Here also was an opportunity to build on the growing synergy between
the university sector and the world of the professional performing
arts by recognising and affirming the knowledge base and skills that
are present in each sector and by initiating a new interface between
them.
Six practising artists were appointed as Research Associates and a
seventh as Senior Researcher, supported by a Research Assistant who
also had experience of arts practice. The Researchers carry on their
professional careers while participating in the development of the
work of the centre. The dialogue which began involved acknowledging
the culture and language of artists and of academia equal
weight was given to the voice of the artist, and at times that voice
was even privileged.
This may seem to present a challenge to traditional views of the academic
enterprise and questions arise concerning the nature of knowledge
and the ways in which it can be communicated. The tension inherent
in such a challenge is heightened by the centres focus on furthering
understanding of the practice of creation and the methodologies which
are deployed in this practice. While analyses of artistic artefacts
have provided insights in the past, our central concern is the artistic
process, involving the engagement of both conscious crafting and intuitive
decision-making in an array of complex and subtle interactions. We
believe that this is an arena in which expertise and knowledge are
demonstrated and which merits specific attention.
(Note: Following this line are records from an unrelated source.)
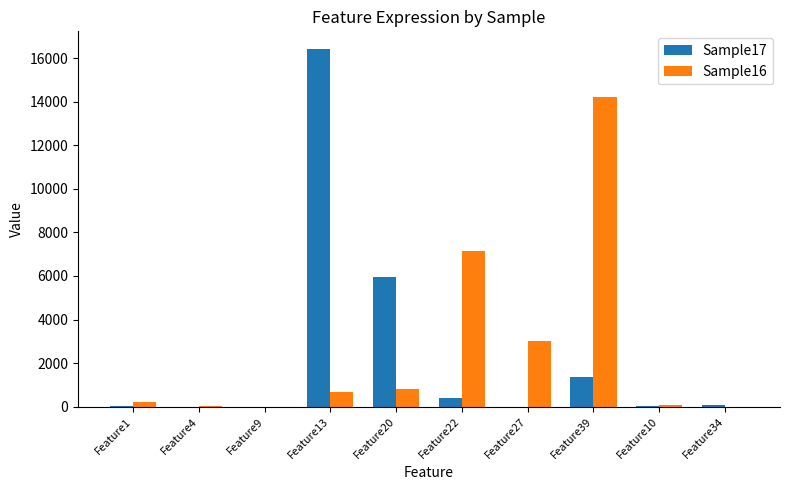

The value of Sample17 at Feature1 is 47. True or false?

True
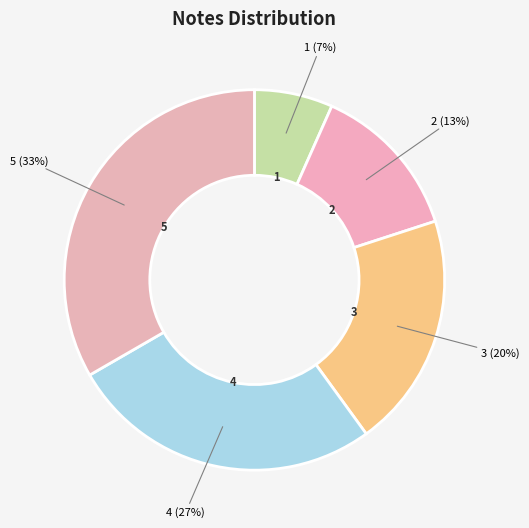

Between 1 and 3, which is larger?

3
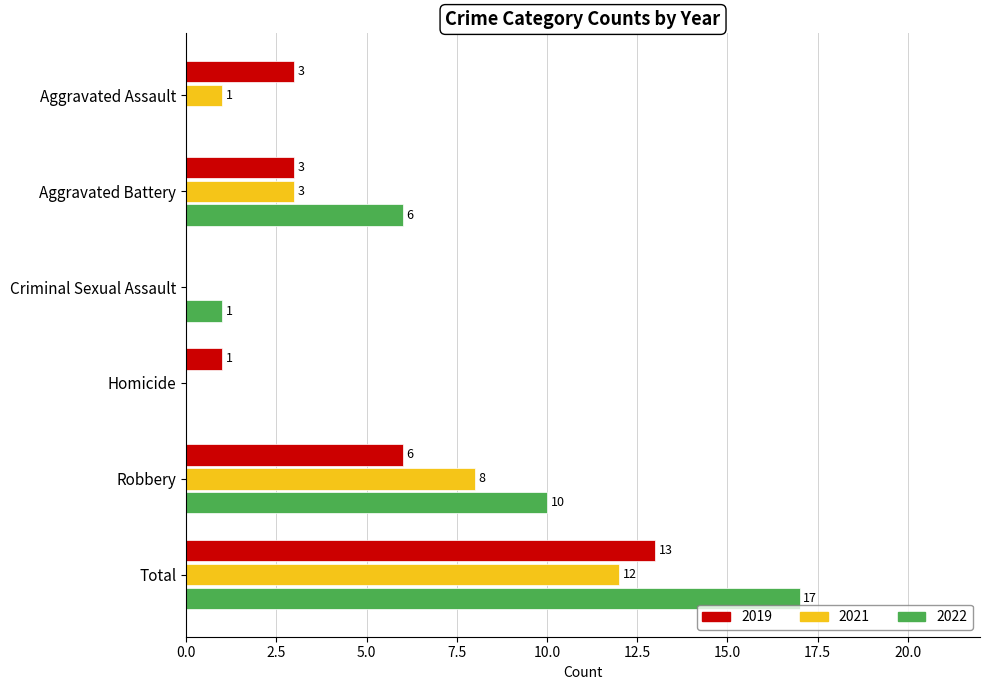

What is the total value across all series at Robbery?

24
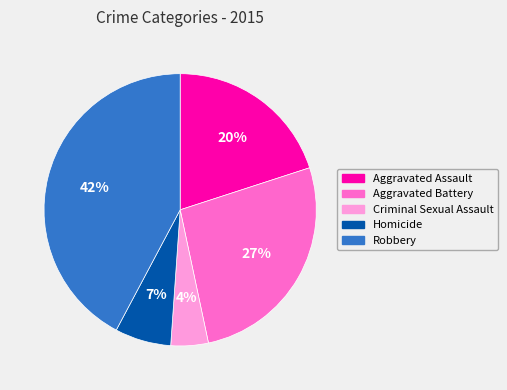

To the nearest percent, what is the combined percentage of Aggravated Battery and Criminal Sexual Assault?

31%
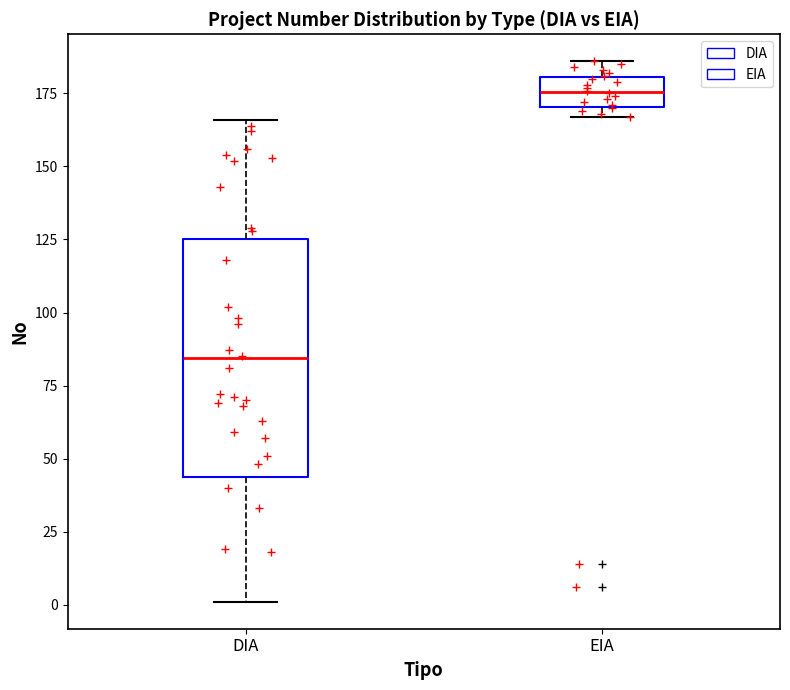

Which box's median line is the lowest?

DIA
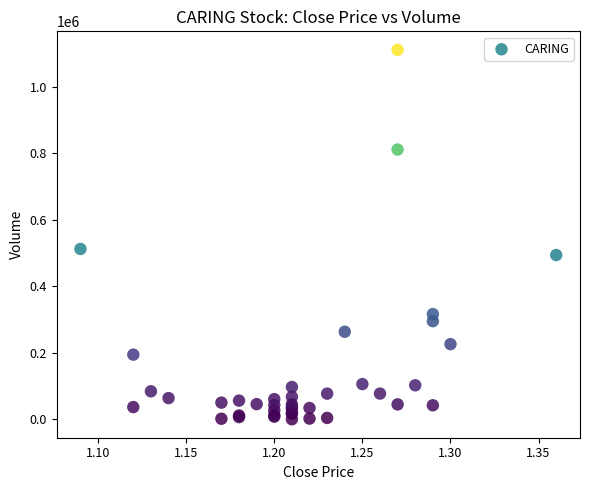

What Y value in the scatter plot is closest to 555400?

512000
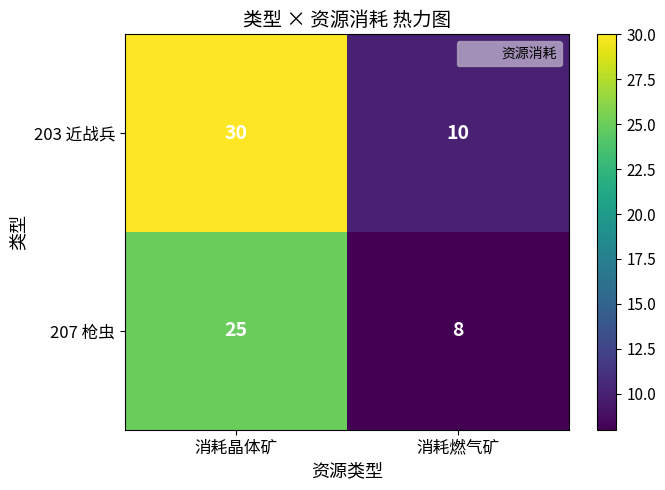

What is the maximum value shown in the chart?

30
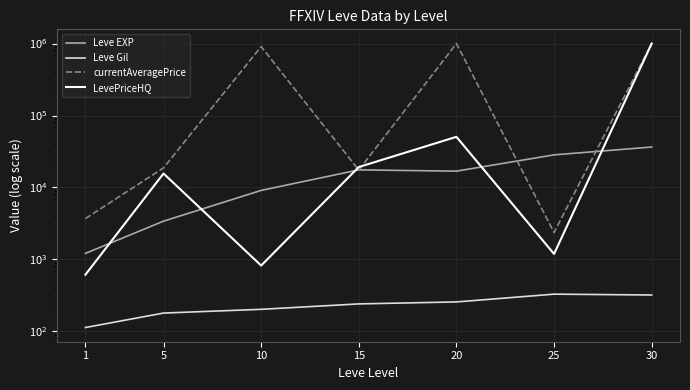

Which category has the lowest value in the currentAveragePrice series?

25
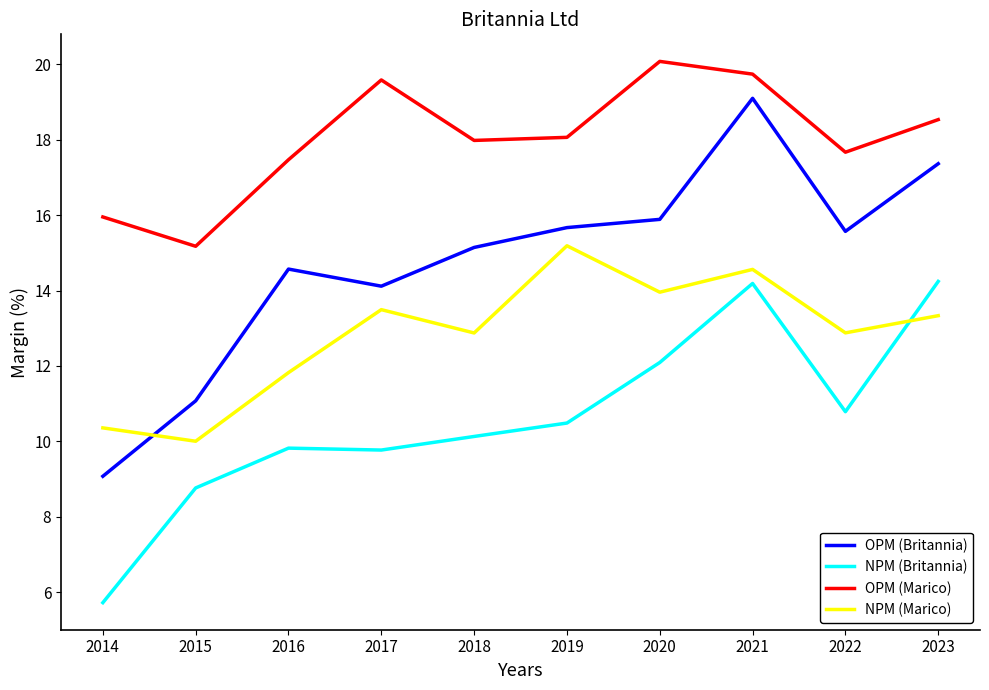

How many values in the OPM (Britannia) series exceed 15?

6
We recognise that creation in the performing arts can be seen to be
mediated by social and artistic conventions and constructions, but
these factors also interact with, and are mediated in turn by, the
artists individual inspiration, and the perhaps idiosyncratic
way in which they manipulate the materials of their medium.
It is possible that the elusive nature of the act of creation which
lies at the heart of the performing arts will defy attempts to examine
or illuminate it and so this undertaking is undoubtedly ambitious.
Nonetheless, the contributions in The Rescen Papers demonstrate that
there are artists who are willing to work towards expressing, in words
and other media, both the concerns of their work, and the ways in
which these concerns are made manifest.
The Rescen Papers have a particular role to play as they are designed
to communicate initial thoughts, perhaps not always wholly formulated,
so that colleagues can respond and contribute to the development and
the articulation of the debate/knowledge base. My thanks to all those
whose efforts have made this online publication possible and we look
forward to the debates which will flow from it.